应用像素闪耀算法提升重建腹部动脉期CT图像质量

PixelShine Algorithm in Enhancing the Quality of Reconstructed Abdominal Arterial Phase CT Image

目的探讨基于深度学习的去噪声算法——像素闪耀(PixelShine)算法提升70 kVp结合自适应统计迭代重建算法(ASiRV)重建的腹部动脉期CT图像质量的可行性。资料与方法回顾性分析经GE Revolution CT扫描的33例患者[体重指数(BMI)≤20 kg/m^2]的腹部动脉期图像(A组),采用70 kVp管电压、50%ASi R-V技术。应用PixelShine算法B2模式对A组图像进行后处理,获得PixelShine图像(B组)。2名观察者分别对A、B组图像质量进行5分制评分,分析2名观察者评分结果的一致性,比较两组图像的评分差异、噪声以及肝脏与胰腺实质的信噪比(SNR)及对比噪声比(CNR)的差异。结果 A、B两组图像质量评分分别为(3.12±0.33)分、(3.97±0.53)分,噪声值分别为(14.50±1.42)HU、(10.05±1.80)HU,肝脏实质SNR分别为4.51±0.53、6.78±1.27,肝脏实质CNR分别为0.89±0.55、1.42±0.81,胰腺实质SNR分别为9.51±1.69、13.87±3.26,胰腺实质CNR分别为5.83±1.66、8.48±2.46,B组的图像质量评分、肝脏及胰腺实质SNR、CNR均大于A组,B组图像噪声较A组降低约31%,差异均有统计学意义(P<0.05)。结论应用PixelShine算法进行后处理可提高70 kVp腹部动脉期图像质量,显著降低图像噪声,并提升图像SNR及CNR。

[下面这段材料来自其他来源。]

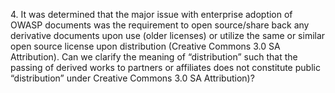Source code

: 4\. It was determined that the major issue with enterprise adoption of
OWASP documents was the requirement to open source/share back any
derivative documents upon use (older licenses) or utilize the same or
similar open source license upon distribution (Creative Commons 3.0 SA
Attribution). Can we clarify the meaning of “distribution” such that the
passing of derived works to partners or affiliates does not constitute
public “distribution” under Creative Commons 3.0 SA Attribution)?
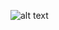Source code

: ![alt text](https://raw.githubusercontent.com/lifeeka/leaflet.bezier/supun-dev/demo/demo.gif "Logo Title Text 1")
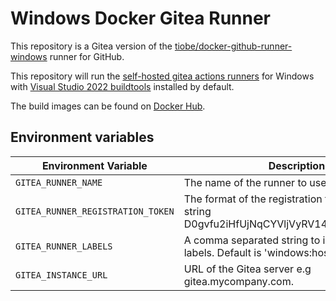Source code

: # Windows Docker Gitea Runner

This repository is a Gitea version of the [tiobe/docker-github-runner-windows](https://github.com/tiobe/docker-github-runner-windows) runner for GitHub. 

This repository will run the [self-hosted gitea actions runners](https://gitea.com/gitea/act_runner) for Windows with [Visual Studio 2022 buildtools](https://community.chocolatey.org/packages/visualstudio2022buildtools) installed by default.

The build images can be found on [Docker Hub](https://hub.docker.com/r/fidarit/gitea-runner-windows).

## Environment variables

| Environment Variable              | Description                                                                                                                                                                                                                                                                                   |
| --------------------------------- | ------------------------------------------------------------------------------------------------- |
| `GITEA_RUNNER_NAME`               | The name of the runner to use.                                                                    |
| `GITEA_RUNNER_REGISTRATION_TOKEN` | The format of the registration token is a random string D0gvfu2iHfUjNqCYVljVyRV14fISpJxxxxxxxxxx. |
| `GITEA_RUNNER_LABELS`             | A comma separated string to indicate the labels. Default is 'windows:host'                        |
| `GITEA_INSTANCE_URL`              | URL of the Gitea server e.g gitea.mycompany.com.                                                  |

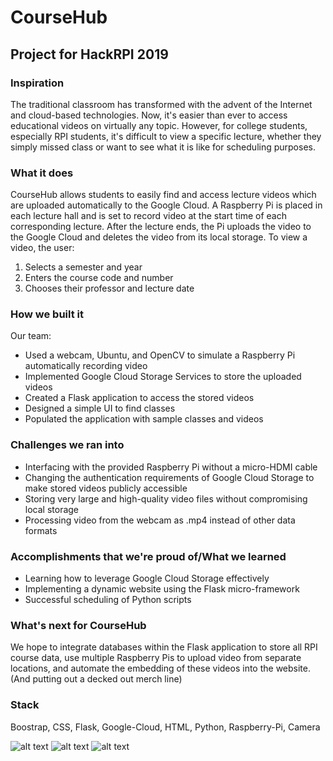 # CourseHub
## Project for HackRPI 2019
### Inspiration
The traditional classroom has transformed with the advent of the Internet and cloud-based technologies. Now, it's easier than ever to access educational videos on virtually any topic. However, for college students, especially RPI students, it's difficult to view a specific lecture, whether they simply missed class or want to see what it is like for scheduling purposes.

### What it does
CourseHub allows students to easily find and access lecture videos which are uploaded automatically to the Google Cloud. A Raspberry Pi is placed in each lecture hall and is set to record video at the start time of each corresponding lecture. After the lecture ends, the Pi uploads the video to the Google Cloud and deletes the video from its local storage. To view a video, the user:
1. Selects a semester and year
2. Enters the course code and number
3. Chooses their professor and lecture date
### How we built it
Our team:
- Used a webcam, Ubuntu, and OpenCV to simulate a Raspberry Pi automatically recording video
- Implemented Google Cloud Storage Services to store the uploaded videos
- Created a Flask application to access the stored videos
- Designed a simple UI to find classes
- Populated the application with sample classes and videos
### Challenges we ran into
- Interfacing with the provided Raspberry Pi without a micro-HDMI cable
- Changing the authentication requirements of Google Cloud Storage to make stored videos publicly accessible
- Storing very large and high-quality video files without compromising local storage
- Processing video from the webcam as .mp4 instead of other data formats
### Accomplishments that we're proud of/What we learned
- Learning how to leverage Google Cloud Storage effectively
- Implementing a dynamic website using the Flask micro-framework
- Successful scheduling of Python scripts
### What's next for CourseHub
We hope to integrate databases within the Flask application to store all RPI course data, use multiple Raspberry Pis to upload video from separate locations, and automate the embedding of these videos into the website. (And putting out a decked out merch line)

### Stack
Boostrap, CSS, Flask, Google-Cloud, HTML, Python, Raspberry-Pi, Camera

![alt text](https://github.com/ashwinc12/CourseHub/blob/master/images/CourseHub%20Home%20Page.jpeg)
![alt text](https://github.com/ashwinc12/CourseHub/blob/master/images/course-hub-1.jpg)
![alt text](https://github.com/ashwinc12/CourseHub/blob/master/images/course-hub-2.jpg)


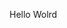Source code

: Hello Wolrd







































































































































































































































































































































































































































































































































































































































































































































































































































































































































































































































































































































































































































































































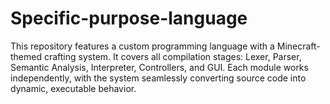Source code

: # Specific-purpose-language
This repository features a custom programming language with a Minecraft-themed crafting system. It covers all compilation stages: Lexer, Parser, Semantic Analysis, Interpreter, Controllers, and GUI. Each module works independently, with the system seamlessly converting source code into dynamic, executable behavior.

Purpose To explore the feasibility of denoising algorithm-PixelShine algorithm based on deep learning to enhance the quality of abdominal arterial phase CT images rebuilt by 70 kVp combined with adaptive statistical iterative reconstruction-Veo（ASiRV）. Materials and Methods Abdominal arterial phase images of 33 patients [body mass index（BMI） BMI≤20 kg/m^2] scanned by GE Revolution CT were retrospectively analyzed（group A） using 70 kVp tube voltage and 50% ASi R-V technique. PixelShine algorithm B2 mode was applied to post-process group A images to obtain PixelShine image（group B）. Two observers rated the image quality of the two groups via a 5-point rating system. The consistency of the rating was analyzed. The difference in ratings, noise, virtual signal-to-noise ratio（SNR） of liver and pancreas and contrast noise ratio（CNR） were compared between the two groups of images. Results The image quality rating of group A and B were（3.12±0.33） scores and（3.97±0.53） scores respectively, noise value（14.50±1.42） HU vs（10.05±1.80） HU, liver virtual SNR 4.51±0.53 vs 6.78.±1.27, liver virtual CNR 0.89±0.55 vs 1.42±0.81, pancreatic virtual SNR 9.51±1.69 vs 13.87±3.26, and pancreatic virtual CNR 5.83±1.66 vs 8.48±2.46. The quality rating of images, liver and pancreas virtual SNR, CNR in group B were all higher than those in group A, and the image noise of group B decreased about 31% compared with that of group A, the difference was statistically significant（P〈0.05）. Conclusion Post-processing with PixelShine algorithm can improve the image quality of 70 kVp abdominal arterial phase, significantly reduce image noise, and increase image SNR and CNR.